** Opening Data block **

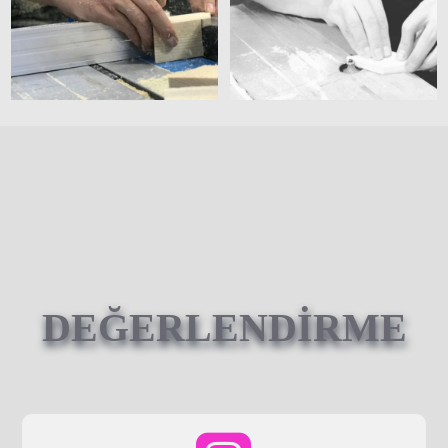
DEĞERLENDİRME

** Closing Data block **
** Opening Data block **

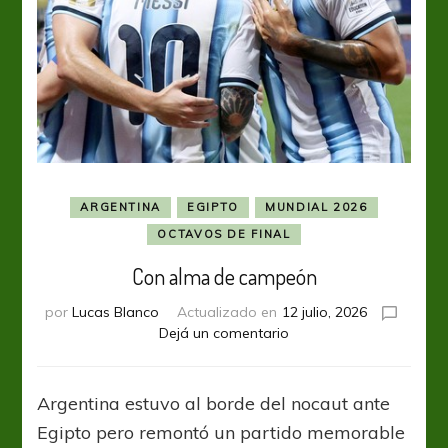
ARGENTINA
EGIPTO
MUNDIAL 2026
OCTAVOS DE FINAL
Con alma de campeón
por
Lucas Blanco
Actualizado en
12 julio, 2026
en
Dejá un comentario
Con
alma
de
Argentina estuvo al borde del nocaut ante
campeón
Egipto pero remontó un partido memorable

** Closing Data block **
** Opening Data block **

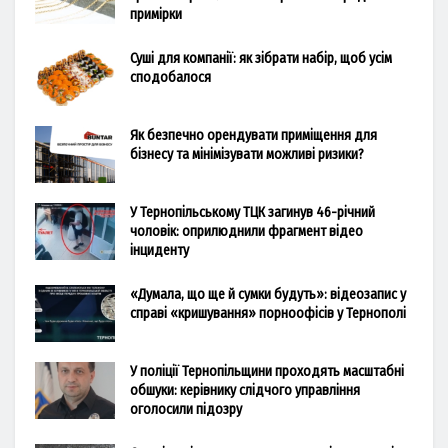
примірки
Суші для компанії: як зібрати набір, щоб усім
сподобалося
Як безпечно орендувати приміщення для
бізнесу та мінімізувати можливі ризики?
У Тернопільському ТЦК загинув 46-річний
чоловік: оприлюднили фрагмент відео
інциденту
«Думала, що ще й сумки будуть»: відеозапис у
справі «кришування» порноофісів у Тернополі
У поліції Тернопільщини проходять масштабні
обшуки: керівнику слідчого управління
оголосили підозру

** Closing Data block **

### What is being asked
Above are the entries. Quote exactly the lines from the one bearing "бізнесу та мінімізувати можливі ризики?" through the one bearing "оголосили підозру".

### Solution for this problem
бізнесу та мінімізувати можливі ризики?
У Тернопільському ТЦК загинув 46-річний
чоловік: оприлюднили фрагмент відео
інциденту
«Думала, що ще й сумки будуть»: відеозапис у
справі «кришування» порноофісів у Тернополі
У поліції Тернопільщини проходять масштабні
обшуки: керівнику слідчого управління
оголосили підозру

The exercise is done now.